Grenzen der Videotechnik gebe es aber bei Zeugenaussagen, sagt Richterin Neuerburg. Es könne sein, dass sich die Richter einen persönlichen Eindruck von Zeugen machen wollten. «Mimik und Gestik können für die Beurteilung der Aussage und der Angaben relevant sein», sagte sie. Daher müsse man im Einzelfall schauen, welche Verhandlung für Video geeignet ist und welche nicht.

«Auch schwierige oder sensiblen Themen lassen sich besser mit allen Beteiligten im Saal erörtern», sagt Zimmer. Dies sei auch der Grund dafür, dass Videoverhandlungen in Familien- und Betreuungssachen kaum eingesetzt werden. Videoverfahren sind unter anderem im Zivilrecht möglich. In Strafsachen fehle bisher eine gesetzliche Regelung für Online-Verhandlungen. Allenfalls für Zeugen bestehe unter gewissen Voraussetzungen die Möglichkeit, per Video zugeschaltet zu werden.

Am Landgericht Trier haben sich Videoverhandlungen in den letzten Jahren immer mehr etabliert, wie Zimmer sagt. «Wir haben mittlerweile täglich mindestens eine Videoverhandlung. Vor drei, vier Jahren war die technische Einrichtung noch gar nicht so da.» Es gebe sieben mobile Wagen mit Videokonferenztechnik, die bei Bedarf in die Säle geschoben werden.

Auch am Trierer Verwaltungsgericht steigt die Nachfrage nach dem Einsatz von Videokonferenztechnik, wie Präsident Heribert Kröger sagt. Es könne Sinn machen, wenn Beteiligte oder Prozessvertreter eine weite Anreise hätten. Man müsse sich aber als Gericht immer überlegen, ob man die persönliche Anwesenheit – etwa bei Asylklagen – benötige, um die Glaubwürdigkeit eines Klägers beurteilen zu können. Das Gericht ist landesweit für Asylklagen zuständig.

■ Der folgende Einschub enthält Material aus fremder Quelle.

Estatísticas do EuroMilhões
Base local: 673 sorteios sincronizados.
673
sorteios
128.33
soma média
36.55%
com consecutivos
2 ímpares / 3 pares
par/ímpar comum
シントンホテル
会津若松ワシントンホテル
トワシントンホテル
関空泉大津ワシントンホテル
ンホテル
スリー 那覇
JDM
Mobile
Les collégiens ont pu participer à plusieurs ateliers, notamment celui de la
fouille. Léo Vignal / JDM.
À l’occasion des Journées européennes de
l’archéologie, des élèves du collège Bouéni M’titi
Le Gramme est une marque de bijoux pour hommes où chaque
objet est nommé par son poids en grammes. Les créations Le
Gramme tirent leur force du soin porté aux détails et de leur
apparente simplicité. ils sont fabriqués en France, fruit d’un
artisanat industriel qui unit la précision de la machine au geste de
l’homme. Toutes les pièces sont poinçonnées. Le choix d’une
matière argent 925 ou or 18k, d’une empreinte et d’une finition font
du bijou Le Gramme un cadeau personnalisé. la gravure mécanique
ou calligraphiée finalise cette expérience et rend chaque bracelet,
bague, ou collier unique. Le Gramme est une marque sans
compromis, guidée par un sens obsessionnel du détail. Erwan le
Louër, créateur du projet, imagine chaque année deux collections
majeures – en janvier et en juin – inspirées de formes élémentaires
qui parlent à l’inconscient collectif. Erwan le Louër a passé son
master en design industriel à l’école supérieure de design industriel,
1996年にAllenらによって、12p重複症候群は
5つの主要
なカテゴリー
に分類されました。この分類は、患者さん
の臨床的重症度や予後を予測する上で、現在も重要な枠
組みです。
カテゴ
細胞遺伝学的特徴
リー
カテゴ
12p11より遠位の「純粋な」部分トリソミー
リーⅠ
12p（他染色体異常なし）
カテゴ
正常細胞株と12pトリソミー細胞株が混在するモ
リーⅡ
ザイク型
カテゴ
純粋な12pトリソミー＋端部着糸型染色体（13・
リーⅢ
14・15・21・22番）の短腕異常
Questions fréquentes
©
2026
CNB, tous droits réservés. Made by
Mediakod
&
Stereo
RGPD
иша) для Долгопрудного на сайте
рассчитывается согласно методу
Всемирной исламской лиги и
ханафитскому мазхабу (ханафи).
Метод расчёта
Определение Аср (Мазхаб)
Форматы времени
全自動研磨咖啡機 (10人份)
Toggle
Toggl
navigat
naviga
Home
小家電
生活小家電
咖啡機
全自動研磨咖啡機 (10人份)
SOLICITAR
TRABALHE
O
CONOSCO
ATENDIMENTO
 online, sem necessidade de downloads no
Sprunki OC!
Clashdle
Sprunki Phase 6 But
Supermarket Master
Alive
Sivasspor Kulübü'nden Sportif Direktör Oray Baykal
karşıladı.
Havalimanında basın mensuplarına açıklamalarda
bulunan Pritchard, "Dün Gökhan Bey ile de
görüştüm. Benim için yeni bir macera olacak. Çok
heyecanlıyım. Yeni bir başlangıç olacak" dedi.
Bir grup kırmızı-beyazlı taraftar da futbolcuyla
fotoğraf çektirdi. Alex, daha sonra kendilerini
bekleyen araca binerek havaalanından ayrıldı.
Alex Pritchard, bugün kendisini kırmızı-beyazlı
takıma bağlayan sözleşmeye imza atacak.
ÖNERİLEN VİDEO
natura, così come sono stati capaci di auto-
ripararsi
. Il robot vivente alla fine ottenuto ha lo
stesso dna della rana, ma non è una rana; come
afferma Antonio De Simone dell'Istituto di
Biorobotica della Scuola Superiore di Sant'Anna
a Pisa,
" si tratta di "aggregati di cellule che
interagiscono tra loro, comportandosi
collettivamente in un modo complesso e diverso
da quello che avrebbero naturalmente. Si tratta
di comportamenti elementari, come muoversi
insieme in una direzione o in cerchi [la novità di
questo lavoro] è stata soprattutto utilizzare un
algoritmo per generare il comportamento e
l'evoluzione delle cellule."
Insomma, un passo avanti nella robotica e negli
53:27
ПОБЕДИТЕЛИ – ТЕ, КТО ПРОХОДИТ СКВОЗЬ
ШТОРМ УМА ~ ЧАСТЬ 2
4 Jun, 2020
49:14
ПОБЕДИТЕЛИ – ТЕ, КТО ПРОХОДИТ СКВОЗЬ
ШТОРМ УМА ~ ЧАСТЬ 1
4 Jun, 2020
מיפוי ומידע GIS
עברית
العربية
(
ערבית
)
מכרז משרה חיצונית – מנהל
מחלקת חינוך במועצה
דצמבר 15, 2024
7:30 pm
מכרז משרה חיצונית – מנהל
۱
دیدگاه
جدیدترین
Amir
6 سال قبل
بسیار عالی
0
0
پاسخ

Nach Angaben des Justizministeriums belaufen sich die Kosten für die Anschaffung von Videokonferenztechnik seit dem Jahr 2010 auf insgesamt rund 600 000 Euro. Jährliche Wartungs- und Lizenzkosten betragen demnach 180 000 Euro. Neben Webcams, Lautsprechern und großformatigen Displays gehöre als Videokonferenzplattform ein datenschutzkonformer Cloud-basierter Dienst dazu.

Es sei bisher noch nicht passiert, dass eine ihrer Verhandlungen an der Technik gescheitert sei, sagt Richterin Neuerburg. «So fünf bis 15 Minuten Verzögerung, weil anfangs etwas nicht funktioniert, das kommt sehr häufig vor. Aber die hat man auch, wenn die Leute auf der Autobahn im Stau stehen.»